By Robert Plotkin,
The Miami Herald, writes
:

Digital technology attracts many photographers, but a small segment is repelled and takes refuge with Leica, a German maker of exquisite manual cameras.

Around the world, photojournalists with pretensions of art, those who dream of being accepted into the Magnum Photo Agency, carry a Leica in addition to their digital SLRs. These battered Leicas, loaded with black-and-white film, are for their personal work–work that will never appear in the publications for which they take pictures, but work that satisfies an artistic need.

To them, Leica is the platonic camera, made from steel and black-lacquered brass.

And now Leica has introduced the MP (short for Mechanical Perfection), which refers back to a limited number of cameras produced for photojournalists in the 1950s.

It costs $2,595 and is available lacquered or plated in chrome. The 35 mm F/1.4 lens with which it was tested costs $2,495.

The MP comes in response to Leica fans who objected to the absence of a totally manual camera after the introduction of the M7, which incorporated aperture-priority metering, a technology widely available since the 1970s.

This should tell you about the Leica owner. The Leica owner does not want an autowinder because that would eliminate the pleasure of winding the exquisite metal lever. Autofocus would eliminate the need for turning the beautifully damped focus ring.

The MP is surprisingly heavy for such a slim camera, but it is the weight of quality, of compact density. The Leica feels like a black bar of gold, but the pleasure is in its use, which has an anachronistic charm.

To learn to use the Leica is to master the art of available-light photography. Leica has some of the world’s fastest lenses, permitting photography in low light that can drape across a subject like couture gauze. The Leica owner rarely carries a flash, preferring to go unnoticed. The whisper-quiet shutter rarely alerts subjects to their exposure.

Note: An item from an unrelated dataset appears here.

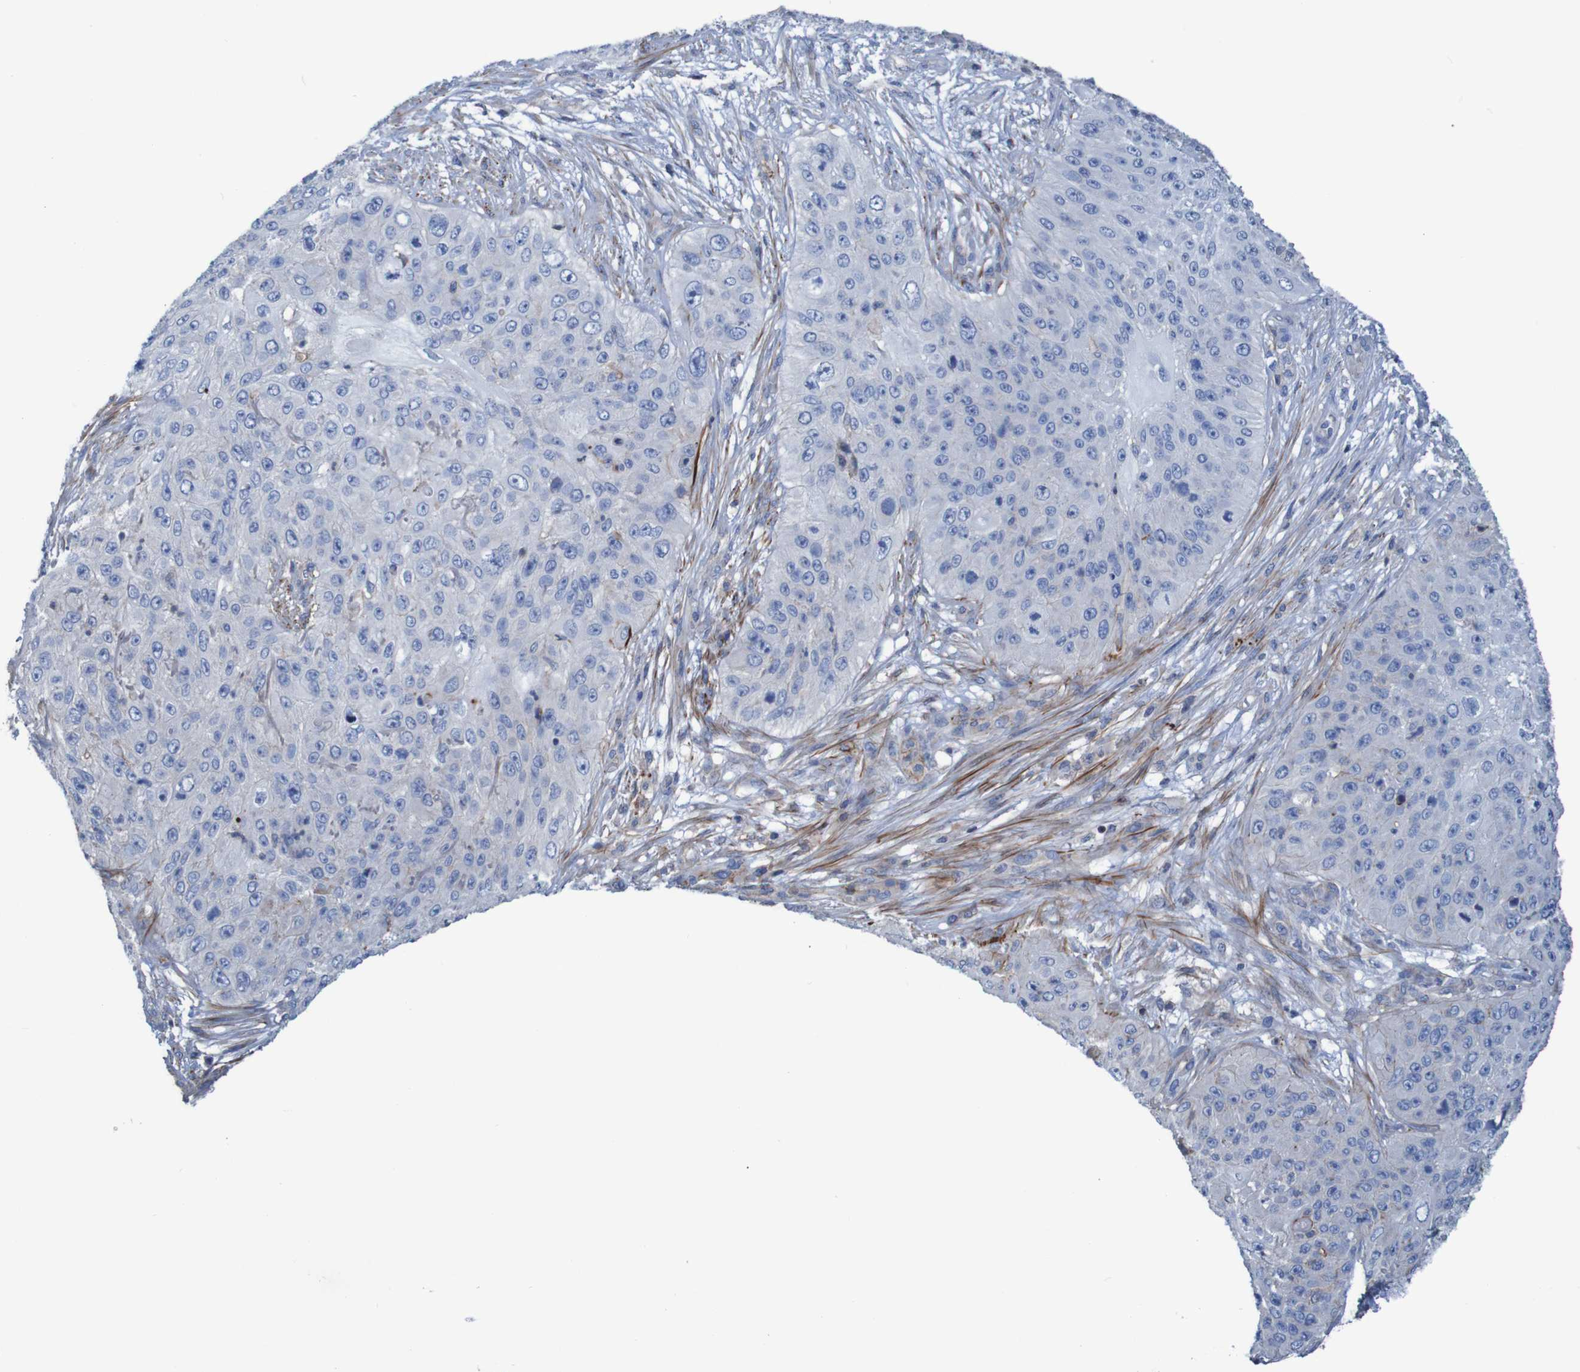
{"staining": {"intensity": "negative", "quantity": "none", "location": "none"}, "tissue": "skin cancer", "cell_type": "Tumor cells", "image_type": "cancer", "snomed": [{"axis": "morphology", "description": "Squamous cell carcinoma, NOS"}, {"axis": "topography", "description": "Skin"}], "caption": "The photomicrograph displays no significant expression in tumor cells of squamous cell carcinoma (skin).", "gene": "RNF182", "patient": {"sex": "female", "age": 80}}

Many Leica owners disdain the alchemy of the darkroom and prefer to edit images in Photoshop, the premier photo-editing program. (The consumer version, Photoshop Elements, is included with many digital cameras.)

To digitize the image, use a film scanner. The best is the just-released Minolta Dimage Scan Elite 5400, with breakthrough optical resolution of 5,400 dots per inch. This permits the wealthy aesthete, owner of both Leica and Dimage, to produce unmatched 37-megapixel images.